▶ [What you are asked to do]:
If a line in the listing carries the word "Борщ", return a copy of that line.

▶ [Data to examine]:
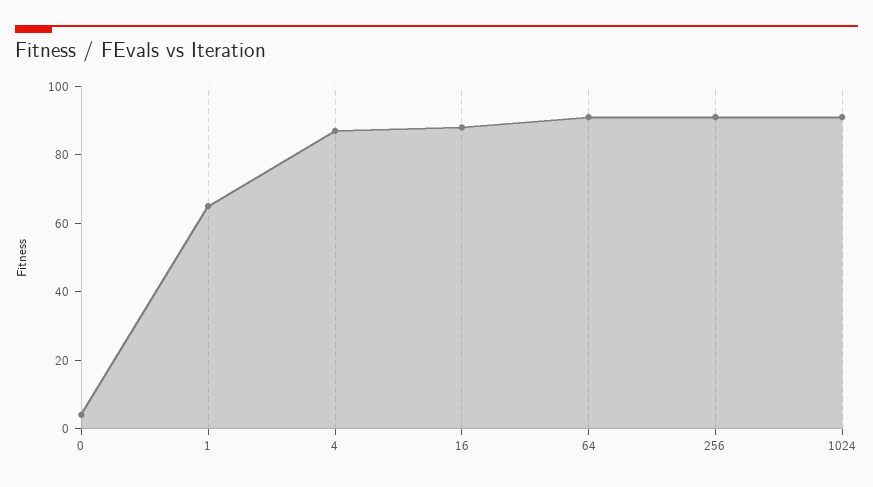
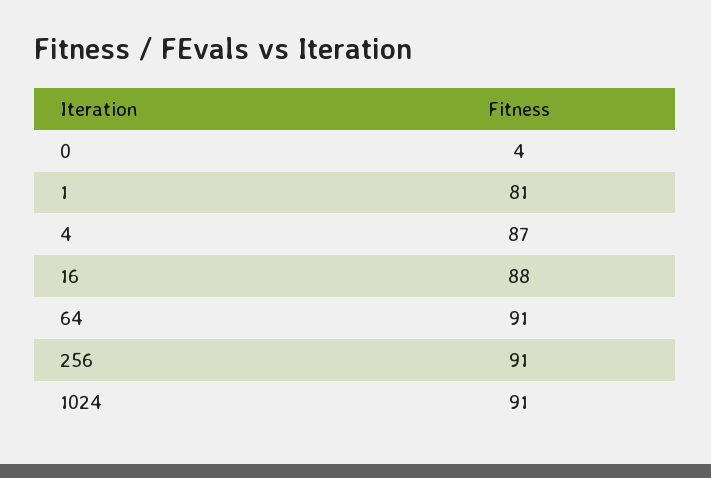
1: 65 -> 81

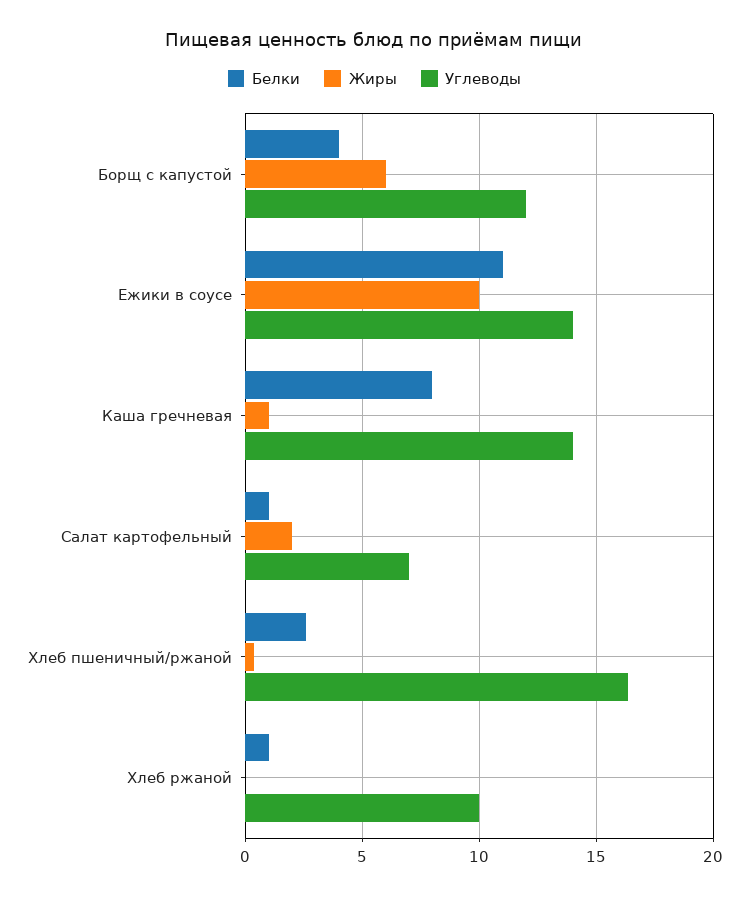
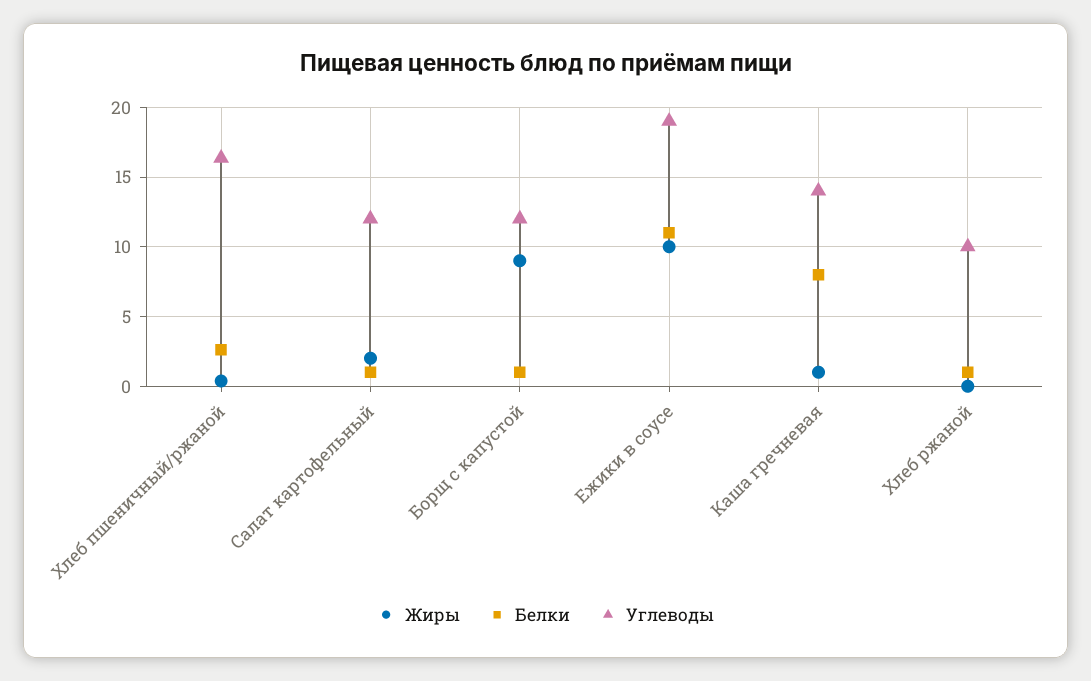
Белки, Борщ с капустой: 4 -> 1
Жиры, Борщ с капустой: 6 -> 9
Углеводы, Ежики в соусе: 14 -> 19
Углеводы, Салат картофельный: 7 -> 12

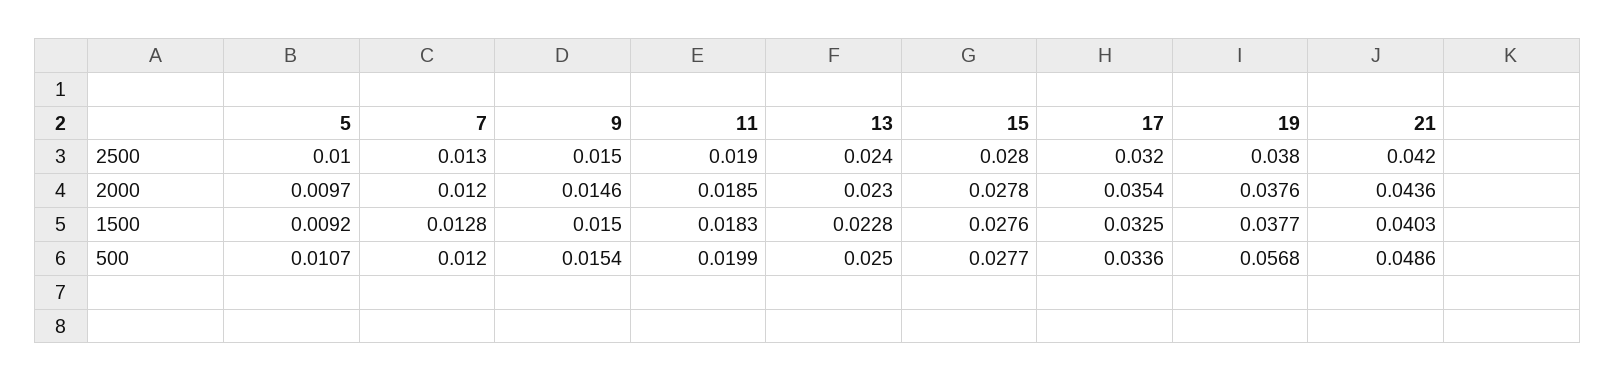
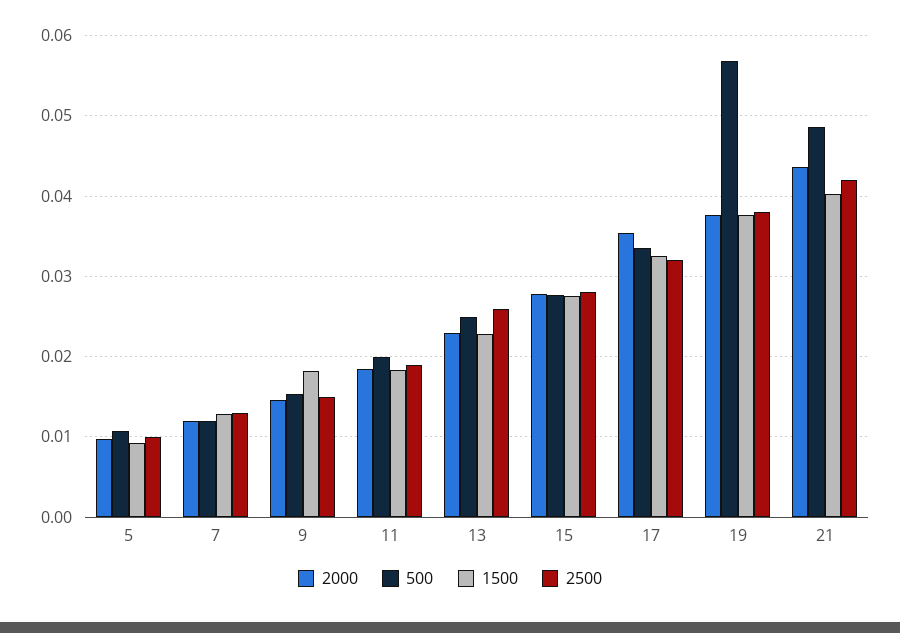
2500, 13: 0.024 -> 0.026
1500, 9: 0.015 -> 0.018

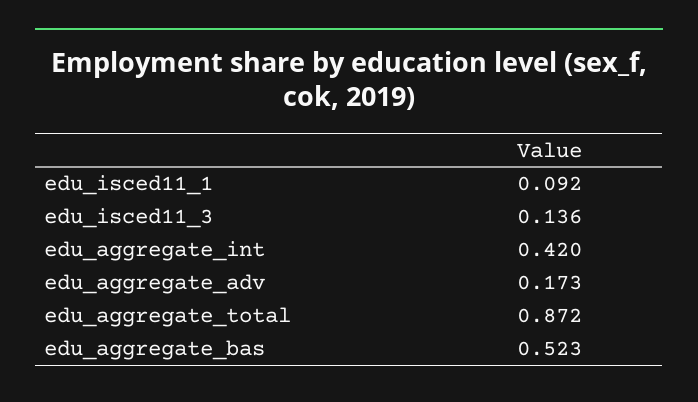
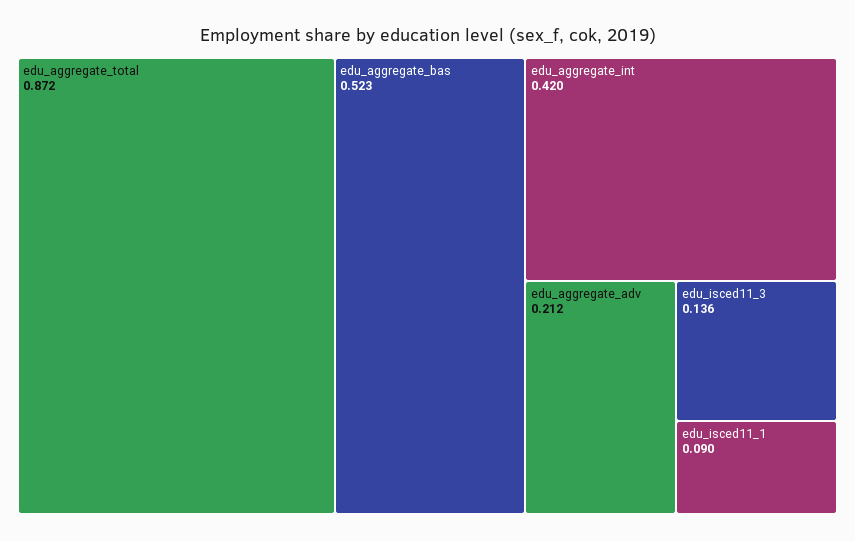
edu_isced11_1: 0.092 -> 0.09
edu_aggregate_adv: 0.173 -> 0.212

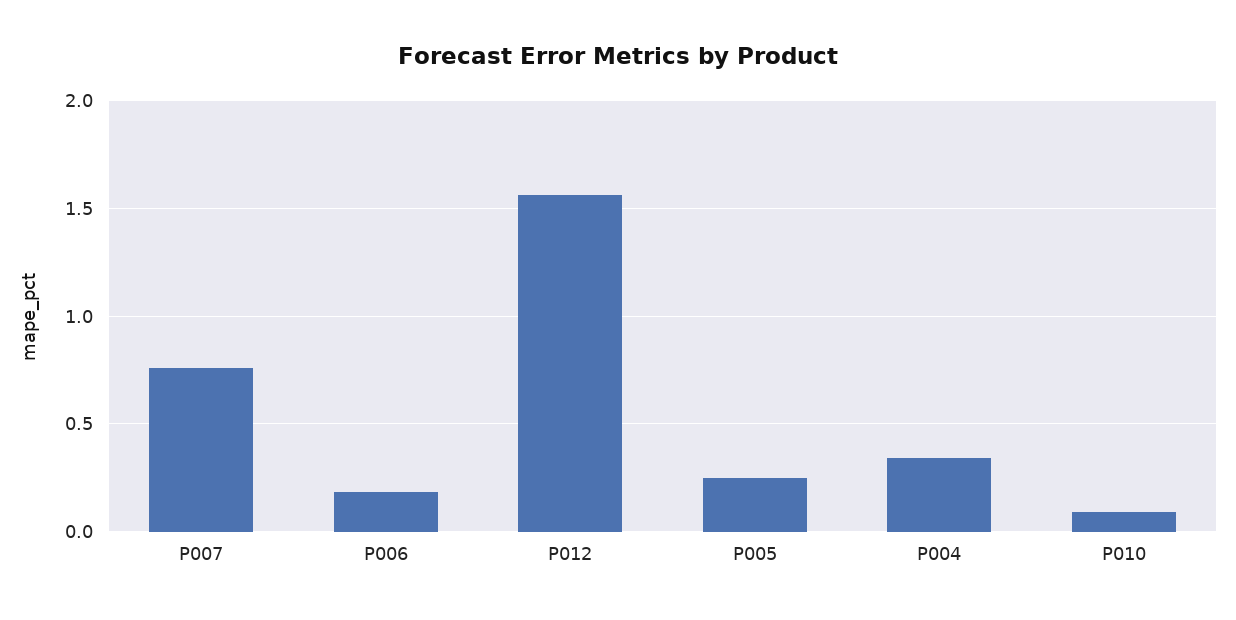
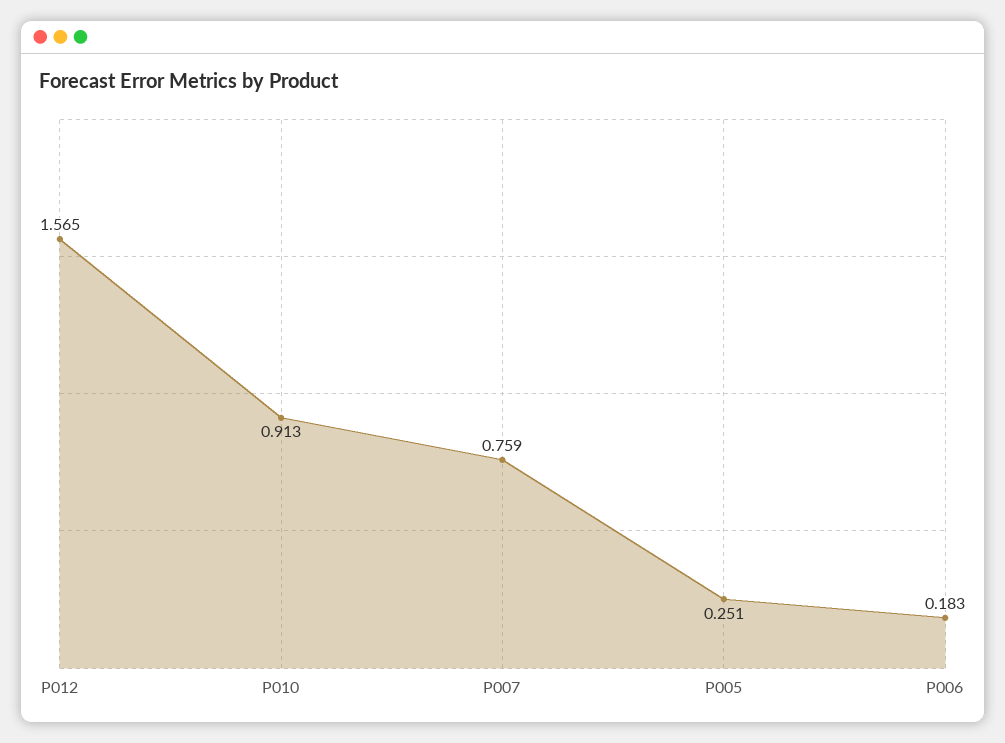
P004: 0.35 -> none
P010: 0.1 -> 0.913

▶ [Answer space]:
Белки, Борщ с капустой: 4 -> 1
Жиры, Борщ с капустой: 6 -> 9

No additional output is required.